LES PLAISIRS DE L’ENFANCE TRANSGRESSIVE
DANS LE PETIT CLAUS ET LE GRAND CLAUS, ANDERSEN CONTE LA REVANCHE MACHIAVELIQUE D’UN PAUVRE BOUGRE QUI FINIT PAR GAGNER L’AMOUR ET LA RICHESSE. GUILLAUME VINCENT, ARTISTE ASSOCIE AU NOUVEAU THEATRE, S’AMUSE AVEC TOUS LES RESSORTS DE LA MACHINE THEATRALE POUR EXALTER LE PLAISIR TRANSGRESSIF DE CETTE FABLE AMORALE.
« Ce mélange des registres et cette liberté ouvrent l’imaginaire. » Guillaume Vincent
Rivalité, orgueil, cupidité et meurtres en série… Drôle de conte que Le Petit Claus et le Grand Claus, qui ignore la morale et la féerie…
Guillaume Vincent : Contrairement aux Frères Grimm qui recourent au merveilleux et au fantastique, ou à Perrault qui introduit une morale dans ses récits, Andersen ne se préoccupe guère de moralité et de respectabilité mais lâche la bride à sa fantaisie. Dans son journal, il revendique d’ailleurs d’écrire autant pour les aînés que pour les enfants. Ce conte est tout à la fois bizarre, absurde, drôle, cruel, fantasque, macabre, métaphysique et boulevardier. Un détracteur d’Andersen disait que l’auteur d’une telle histoire pourrait être « un taureau frappé sur la tête » ! Ce mélange des registres et cette liberté ouvrent l’imaginaire et invitent à jouer à plein avec tous les ressorts de la machine théâtrale.
Dans son adaptation pour la télévision en 1975, Jacques Prévert donnait une vision édifiante du conte. Quelles sont les lignes directrices de la vôtre ?
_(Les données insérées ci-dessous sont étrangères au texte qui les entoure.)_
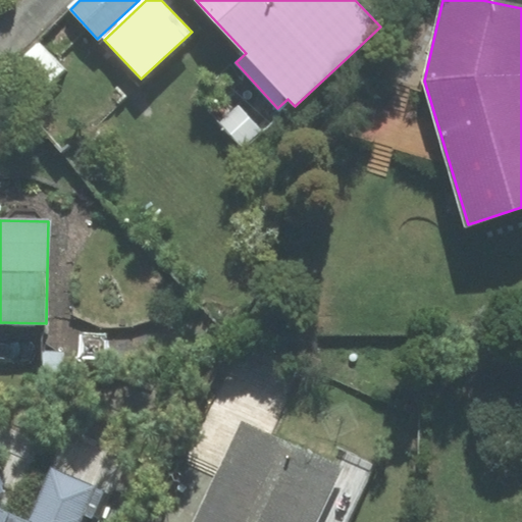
[(194,521),(348,521),(369,475),(242,418),(194,521)]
G. V. : Notre version sera sans doute plus politique, plus joyeusement outrée, et ne cachera pas la violence sociale, qu’exerce par exemple la télévision en survalorisant la réussite matérielle. Elle s’ouvre par La petite fille aux allumettes, qui frappe par sa tristesse irrémédiable et son pathos. Le récit est raconté au Petit Claus par sa grand-mère et contraste avec l’histoire qui va suivre. Le Petit Claus et le Grand Claus se situe dans les classes les plus pauvres de la société et montre comment la misère sociale entraîne une escalade de la cupidité.
Quelle théâtralité cherchez-vous pour toucher l’enfance ?
G. V. : Ce conte est aussi prétexte à s’amuser avec la vieille machinerie du théâtre, à retrouver la simplicité d’un artisanat qui tranche avec la sophistication des jouets actuels, notamment les jeux vidéo. Chaque scène est traitée comme un tableau et convoque une théâtralité différente. Les marionnettes, les ombres et les personnages de papier fabriquent l’illusion à vue et introduisent une étrangeté par le rapport entre le corps et l’objet, entre la présence et l’image. L’esthétique manie aussi les codes du kitsch, avec une scénographie qui reprend un manège des années 80. La mise en scène ne doit pas craindre le plaisir enfantin, régressif, que procure la transgression des règles de savoir-vivre inculquées par la bienséance. Il faut revendiquer un théâtre de l’imagination, du rêve, qui incite à regarder à travers le miroir.
Entretien réalisé par Gwénola David
Le Petit Claus et le Grand Claus, d’après Andersen, adaptation de Pierre-François Pommier et
Guillaume Vincent, mise en scène Guillaume Vincent. Du 8 au 12 mars 2011.